◆ **Selected passage**:
※

The reductions we found in total serum cholesterol concentrations (0.9% in the intervention group and 2.3% in the control group after 12 months) were smaller than the 3%-6% suggested by a systematic review of individualized nutrition counseling in free-living subjects.28 The observed reduction in our study is also less than predicted by the Keys equation.29 We do not have a clear explanation for this. It is possible that patients in the intervention group gave more socially desirable answers to the food frequency questionnaire than patients in the control group, due to the more extensive nutrition guidance in the intervention group.

※

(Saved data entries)

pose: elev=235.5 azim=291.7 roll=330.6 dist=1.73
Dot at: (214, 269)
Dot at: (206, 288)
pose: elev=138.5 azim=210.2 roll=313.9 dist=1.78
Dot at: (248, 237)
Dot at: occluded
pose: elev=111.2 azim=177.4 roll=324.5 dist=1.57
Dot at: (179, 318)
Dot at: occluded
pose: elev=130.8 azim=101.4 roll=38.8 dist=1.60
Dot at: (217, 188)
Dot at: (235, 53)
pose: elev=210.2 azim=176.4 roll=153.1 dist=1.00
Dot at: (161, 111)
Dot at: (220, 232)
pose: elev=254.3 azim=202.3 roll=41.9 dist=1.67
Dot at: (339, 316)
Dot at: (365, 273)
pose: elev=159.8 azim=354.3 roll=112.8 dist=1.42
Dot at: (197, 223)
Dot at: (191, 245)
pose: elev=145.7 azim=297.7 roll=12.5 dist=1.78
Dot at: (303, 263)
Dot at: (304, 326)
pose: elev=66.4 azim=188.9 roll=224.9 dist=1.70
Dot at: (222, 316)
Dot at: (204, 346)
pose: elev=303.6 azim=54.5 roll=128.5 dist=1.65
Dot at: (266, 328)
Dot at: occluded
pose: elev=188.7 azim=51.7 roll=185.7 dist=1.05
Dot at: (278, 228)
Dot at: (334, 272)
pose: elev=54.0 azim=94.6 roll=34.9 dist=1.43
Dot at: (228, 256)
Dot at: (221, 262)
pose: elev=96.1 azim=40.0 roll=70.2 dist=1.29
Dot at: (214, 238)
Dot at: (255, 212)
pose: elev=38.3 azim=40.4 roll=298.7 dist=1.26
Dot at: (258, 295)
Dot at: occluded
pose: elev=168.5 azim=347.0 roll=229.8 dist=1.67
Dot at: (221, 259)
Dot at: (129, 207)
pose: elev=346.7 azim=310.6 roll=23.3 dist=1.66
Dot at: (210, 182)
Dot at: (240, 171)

※

◆ **Task directions**: List every percentage figure that appears in the passage on serum cholesterol reductions above.

◆ **Result**:
0.9%
2.3%
3%-6%